Goal of the exercise - Leaving the images aside, transcribe all the data below exactly.

(Exercise data Opens)

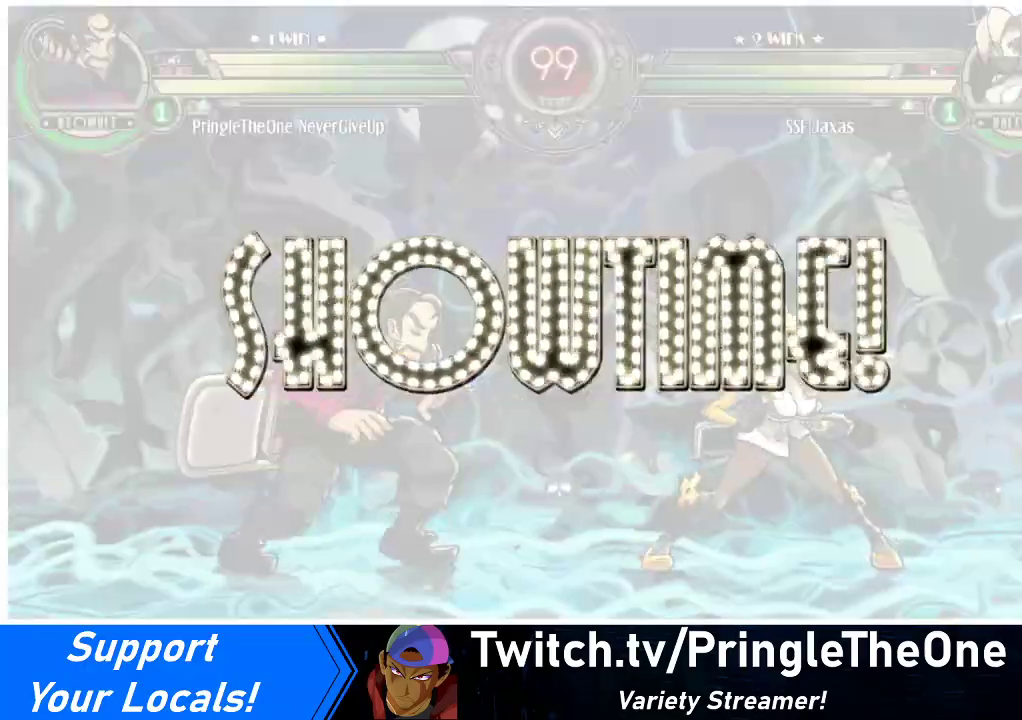
{"buttons": ["DPAD_RIGHT"], "events": []}
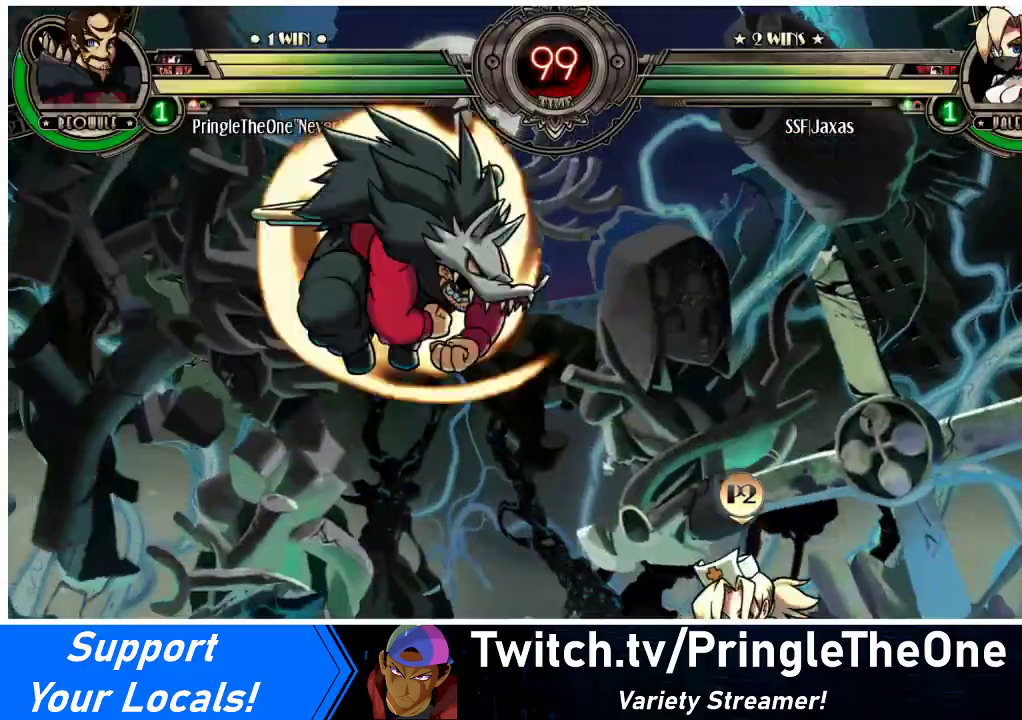
{"buttons": ["DPAD_RIGHT"], "events": []}
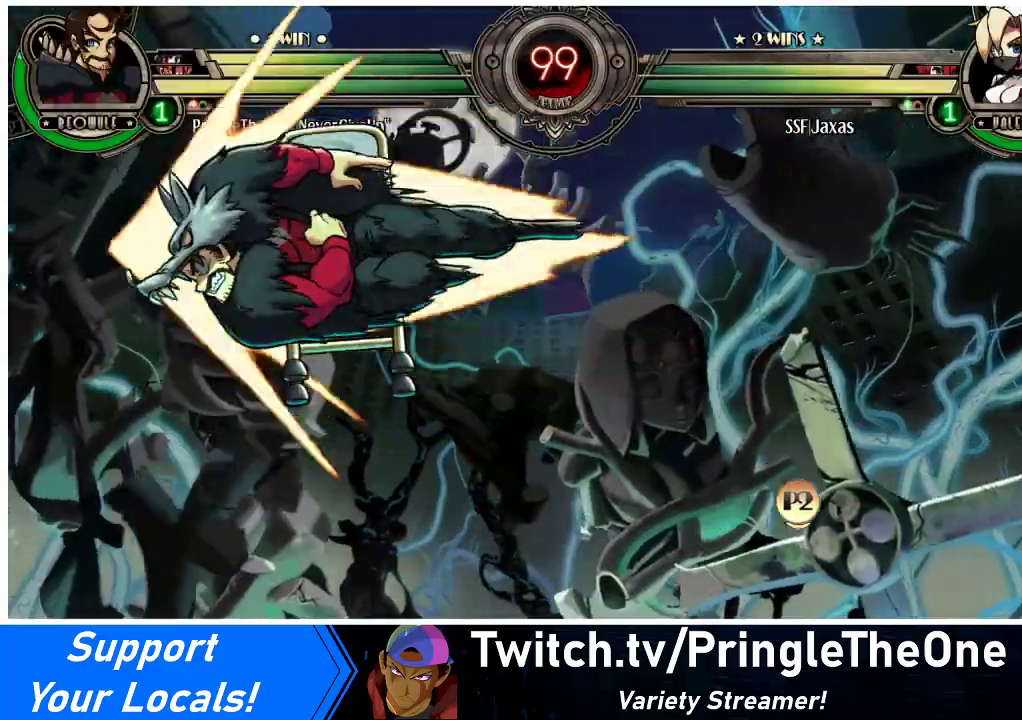
{"buttons": ["DPAD_LEFT"], "events": [[267, "DPAD_LEFT", "down"], [267, "DPAD_RIGHT", "up"], [333, "DPAD_LEFT", "up"], [367, "DPAD_LEFT", "down"]]}
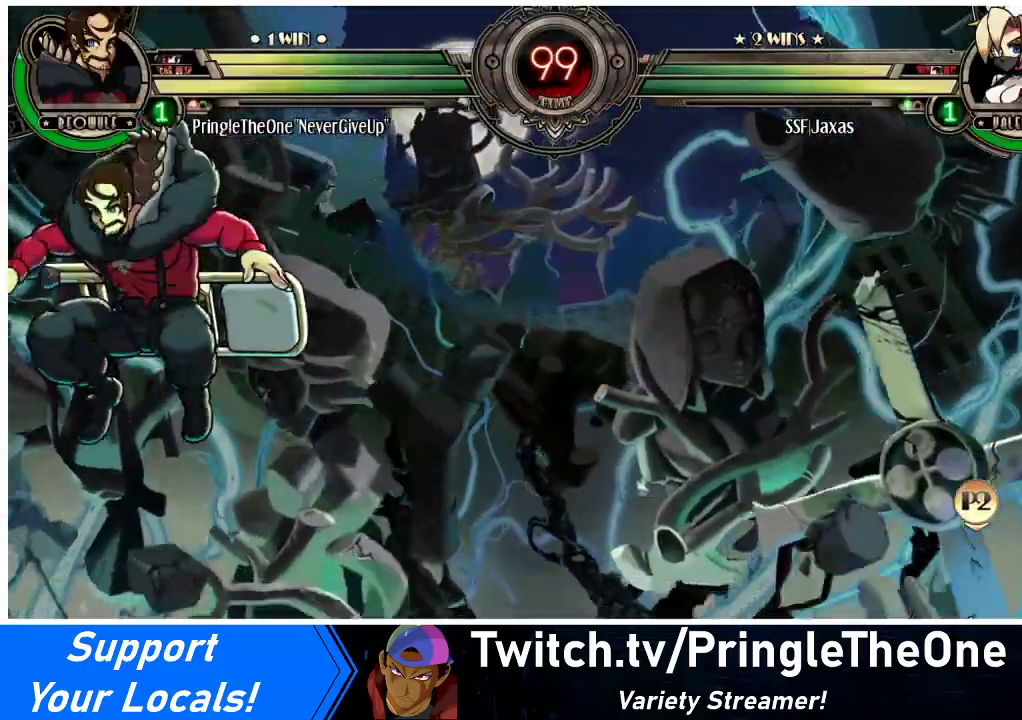
{"buttons": ["DPAD_LEFT"], "events": []}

(Exercise data Closes)

Result -
{"buttons": ["DPAD_RIGHT"], "events": []}
{"buttons": ["DPAD_RIGHT"], "events": []}
{"buttons": ["DPAD_LEFT"], "events": [[267, "DPAD_LEFT", "down"], [267, "DPAD_RIGHT", "up"], [333, "DPAD_LEFT", "up"], [367, "DPAD_LEFT", "down"]]}
{"buttons": ["DPAD_LEFT"], "events": []}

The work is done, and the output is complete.